= Exercise instructions =
Which lines in the records below mention the word "alpha"? Copy each one out.

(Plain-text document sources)
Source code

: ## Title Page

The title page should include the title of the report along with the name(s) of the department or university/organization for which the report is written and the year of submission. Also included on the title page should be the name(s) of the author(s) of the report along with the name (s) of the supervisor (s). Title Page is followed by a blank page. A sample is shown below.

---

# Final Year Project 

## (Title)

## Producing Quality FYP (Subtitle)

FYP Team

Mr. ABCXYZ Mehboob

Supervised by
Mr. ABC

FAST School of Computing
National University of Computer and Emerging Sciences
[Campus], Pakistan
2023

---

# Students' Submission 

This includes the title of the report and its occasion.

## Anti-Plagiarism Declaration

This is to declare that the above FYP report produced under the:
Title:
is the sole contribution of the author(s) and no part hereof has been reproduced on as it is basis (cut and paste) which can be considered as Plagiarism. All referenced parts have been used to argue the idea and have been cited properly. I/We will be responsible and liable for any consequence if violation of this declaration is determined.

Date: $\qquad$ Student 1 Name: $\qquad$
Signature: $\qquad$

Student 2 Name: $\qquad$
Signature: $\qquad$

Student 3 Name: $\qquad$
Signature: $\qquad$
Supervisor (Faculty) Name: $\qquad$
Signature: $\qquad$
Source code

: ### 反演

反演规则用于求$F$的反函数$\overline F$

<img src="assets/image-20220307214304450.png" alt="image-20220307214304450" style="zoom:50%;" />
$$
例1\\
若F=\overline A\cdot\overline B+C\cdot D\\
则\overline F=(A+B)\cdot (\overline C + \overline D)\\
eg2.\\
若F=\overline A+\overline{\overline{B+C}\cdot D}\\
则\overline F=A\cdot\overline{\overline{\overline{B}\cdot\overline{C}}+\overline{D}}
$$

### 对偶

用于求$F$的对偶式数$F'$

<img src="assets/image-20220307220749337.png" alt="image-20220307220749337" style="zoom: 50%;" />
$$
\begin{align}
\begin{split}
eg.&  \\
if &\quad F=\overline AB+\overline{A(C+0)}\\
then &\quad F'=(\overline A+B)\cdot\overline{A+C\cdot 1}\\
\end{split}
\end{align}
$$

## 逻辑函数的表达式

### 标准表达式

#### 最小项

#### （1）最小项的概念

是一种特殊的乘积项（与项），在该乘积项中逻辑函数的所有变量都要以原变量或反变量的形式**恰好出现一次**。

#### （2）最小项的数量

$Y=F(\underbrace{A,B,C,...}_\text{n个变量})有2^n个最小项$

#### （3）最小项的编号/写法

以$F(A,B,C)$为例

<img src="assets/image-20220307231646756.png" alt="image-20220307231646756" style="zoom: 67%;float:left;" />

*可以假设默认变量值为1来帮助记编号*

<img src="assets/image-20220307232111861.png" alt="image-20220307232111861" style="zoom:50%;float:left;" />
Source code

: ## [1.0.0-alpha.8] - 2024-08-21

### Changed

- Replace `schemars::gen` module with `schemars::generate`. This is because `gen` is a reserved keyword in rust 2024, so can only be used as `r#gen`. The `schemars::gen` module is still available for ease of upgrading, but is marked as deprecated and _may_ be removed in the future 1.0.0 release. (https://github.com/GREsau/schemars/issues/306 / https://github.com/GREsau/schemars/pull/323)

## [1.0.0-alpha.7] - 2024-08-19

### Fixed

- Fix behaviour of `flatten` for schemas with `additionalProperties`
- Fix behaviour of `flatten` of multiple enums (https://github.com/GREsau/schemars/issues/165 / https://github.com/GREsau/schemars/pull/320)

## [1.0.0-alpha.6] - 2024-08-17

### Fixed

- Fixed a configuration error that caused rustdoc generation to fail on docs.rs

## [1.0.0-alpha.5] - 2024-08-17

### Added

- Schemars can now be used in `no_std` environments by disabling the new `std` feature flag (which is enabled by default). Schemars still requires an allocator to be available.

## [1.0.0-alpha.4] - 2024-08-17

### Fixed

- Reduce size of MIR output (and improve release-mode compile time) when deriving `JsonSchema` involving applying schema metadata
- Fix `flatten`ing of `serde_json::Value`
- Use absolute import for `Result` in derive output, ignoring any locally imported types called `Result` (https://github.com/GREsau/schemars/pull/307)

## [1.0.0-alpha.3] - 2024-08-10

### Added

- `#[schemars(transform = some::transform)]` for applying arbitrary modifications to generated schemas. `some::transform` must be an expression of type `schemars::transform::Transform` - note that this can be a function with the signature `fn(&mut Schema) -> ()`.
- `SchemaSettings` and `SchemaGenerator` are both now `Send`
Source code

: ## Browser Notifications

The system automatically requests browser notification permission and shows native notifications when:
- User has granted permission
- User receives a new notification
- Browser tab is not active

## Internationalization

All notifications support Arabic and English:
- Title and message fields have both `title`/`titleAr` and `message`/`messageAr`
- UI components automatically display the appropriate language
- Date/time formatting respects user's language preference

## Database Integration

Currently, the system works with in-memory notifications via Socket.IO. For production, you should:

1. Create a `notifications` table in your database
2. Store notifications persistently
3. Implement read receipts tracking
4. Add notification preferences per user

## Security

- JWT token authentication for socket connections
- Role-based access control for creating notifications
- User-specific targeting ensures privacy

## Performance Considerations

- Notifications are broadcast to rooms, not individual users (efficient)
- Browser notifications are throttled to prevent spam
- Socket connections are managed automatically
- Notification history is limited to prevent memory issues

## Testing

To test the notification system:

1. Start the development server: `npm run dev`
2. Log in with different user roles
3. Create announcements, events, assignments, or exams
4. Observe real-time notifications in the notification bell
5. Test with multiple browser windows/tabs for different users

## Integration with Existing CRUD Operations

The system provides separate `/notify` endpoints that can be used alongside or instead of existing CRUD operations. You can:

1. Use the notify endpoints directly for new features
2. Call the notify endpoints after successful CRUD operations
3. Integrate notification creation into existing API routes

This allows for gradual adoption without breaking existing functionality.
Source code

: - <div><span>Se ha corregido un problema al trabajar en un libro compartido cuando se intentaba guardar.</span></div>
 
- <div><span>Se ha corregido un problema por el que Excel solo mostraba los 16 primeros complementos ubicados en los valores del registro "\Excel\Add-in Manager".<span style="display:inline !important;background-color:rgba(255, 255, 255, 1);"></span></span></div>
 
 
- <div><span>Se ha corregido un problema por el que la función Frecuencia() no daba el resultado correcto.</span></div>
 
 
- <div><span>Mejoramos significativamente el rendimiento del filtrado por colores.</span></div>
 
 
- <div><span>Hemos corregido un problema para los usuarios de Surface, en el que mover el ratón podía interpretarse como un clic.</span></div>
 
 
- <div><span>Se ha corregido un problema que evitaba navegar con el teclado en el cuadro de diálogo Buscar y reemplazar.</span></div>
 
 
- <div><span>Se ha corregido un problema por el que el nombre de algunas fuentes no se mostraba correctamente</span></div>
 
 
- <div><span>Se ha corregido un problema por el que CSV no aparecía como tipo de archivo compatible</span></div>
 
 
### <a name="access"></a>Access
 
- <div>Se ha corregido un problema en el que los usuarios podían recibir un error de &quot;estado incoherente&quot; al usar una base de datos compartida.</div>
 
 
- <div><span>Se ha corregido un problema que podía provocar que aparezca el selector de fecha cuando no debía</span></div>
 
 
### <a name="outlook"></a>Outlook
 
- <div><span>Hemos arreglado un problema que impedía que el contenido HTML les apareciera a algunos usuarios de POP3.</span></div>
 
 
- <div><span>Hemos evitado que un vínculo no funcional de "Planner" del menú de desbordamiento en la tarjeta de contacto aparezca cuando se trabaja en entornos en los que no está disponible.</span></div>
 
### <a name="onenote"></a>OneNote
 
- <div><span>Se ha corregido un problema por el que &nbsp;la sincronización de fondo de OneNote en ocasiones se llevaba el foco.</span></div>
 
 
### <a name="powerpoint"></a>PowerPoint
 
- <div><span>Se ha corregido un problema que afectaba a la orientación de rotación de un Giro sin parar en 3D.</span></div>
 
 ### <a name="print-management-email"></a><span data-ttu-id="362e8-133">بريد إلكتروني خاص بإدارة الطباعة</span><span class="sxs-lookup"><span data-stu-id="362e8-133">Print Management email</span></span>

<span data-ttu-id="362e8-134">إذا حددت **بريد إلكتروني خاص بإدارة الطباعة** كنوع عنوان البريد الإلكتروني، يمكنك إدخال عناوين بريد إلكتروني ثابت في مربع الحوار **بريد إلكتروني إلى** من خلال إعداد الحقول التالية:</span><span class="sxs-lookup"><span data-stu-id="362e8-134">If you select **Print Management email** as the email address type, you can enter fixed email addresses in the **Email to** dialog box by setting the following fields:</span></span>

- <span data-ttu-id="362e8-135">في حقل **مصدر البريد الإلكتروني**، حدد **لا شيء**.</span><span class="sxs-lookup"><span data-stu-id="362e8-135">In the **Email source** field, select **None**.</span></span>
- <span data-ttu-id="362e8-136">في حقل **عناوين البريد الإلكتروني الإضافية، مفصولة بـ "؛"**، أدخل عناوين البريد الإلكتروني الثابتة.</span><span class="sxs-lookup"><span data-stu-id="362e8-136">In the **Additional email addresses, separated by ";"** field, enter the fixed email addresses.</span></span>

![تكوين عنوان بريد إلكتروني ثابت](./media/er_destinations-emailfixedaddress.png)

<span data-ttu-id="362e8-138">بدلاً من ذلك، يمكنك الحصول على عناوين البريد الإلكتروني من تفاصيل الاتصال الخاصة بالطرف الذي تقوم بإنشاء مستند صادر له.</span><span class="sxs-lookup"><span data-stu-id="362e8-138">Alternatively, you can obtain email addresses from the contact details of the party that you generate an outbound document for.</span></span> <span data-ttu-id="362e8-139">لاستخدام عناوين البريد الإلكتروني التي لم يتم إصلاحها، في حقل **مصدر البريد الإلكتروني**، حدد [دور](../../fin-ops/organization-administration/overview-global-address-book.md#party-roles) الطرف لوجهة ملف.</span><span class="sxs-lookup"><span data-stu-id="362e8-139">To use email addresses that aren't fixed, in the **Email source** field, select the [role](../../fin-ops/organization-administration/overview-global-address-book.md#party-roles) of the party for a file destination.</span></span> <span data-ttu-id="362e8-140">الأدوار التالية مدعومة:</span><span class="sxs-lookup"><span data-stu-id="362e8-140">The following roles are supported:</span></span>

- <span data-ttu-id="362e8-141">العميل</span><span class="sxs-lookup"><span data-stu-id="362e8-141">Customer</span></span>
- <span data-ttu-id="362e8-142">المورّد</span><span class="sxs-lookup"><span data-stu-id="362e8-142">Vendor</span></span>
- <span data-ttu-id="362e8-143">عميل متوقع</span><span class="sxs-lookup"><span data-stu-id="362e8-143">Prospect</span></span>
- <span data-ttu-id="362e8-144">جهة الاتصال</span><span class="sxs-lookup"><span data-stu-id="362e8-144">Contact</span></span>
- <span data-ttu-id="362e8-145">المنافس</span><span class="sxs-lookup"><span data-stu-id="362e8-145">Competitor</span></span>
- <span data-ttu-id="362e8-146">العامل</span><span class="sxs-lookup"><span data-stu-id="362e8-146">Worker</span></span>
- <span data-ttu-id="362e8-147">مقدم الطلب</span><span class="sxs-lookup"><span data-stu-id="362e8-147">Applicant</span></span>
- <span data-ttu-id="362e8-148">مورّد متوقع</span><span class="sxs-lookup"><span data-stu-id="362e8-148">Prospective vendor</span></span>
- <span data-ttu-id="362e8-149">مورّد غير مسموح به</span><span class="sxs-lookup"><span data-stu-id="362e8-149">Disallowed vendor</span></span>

= Written solution =
: ## [1.0.0-alpha.8] - 2024-08-21
## [1.0.0-alpha.7] - 2024-08-19
## [1.0.0-alpha.6] - 2024-08-17
## [1.0.0-alpha.5] - 2024-08-17
## [1.0.0-alpha.4] - 2024-08-17
## [1.0.0-alpha.3] - 2024-08-10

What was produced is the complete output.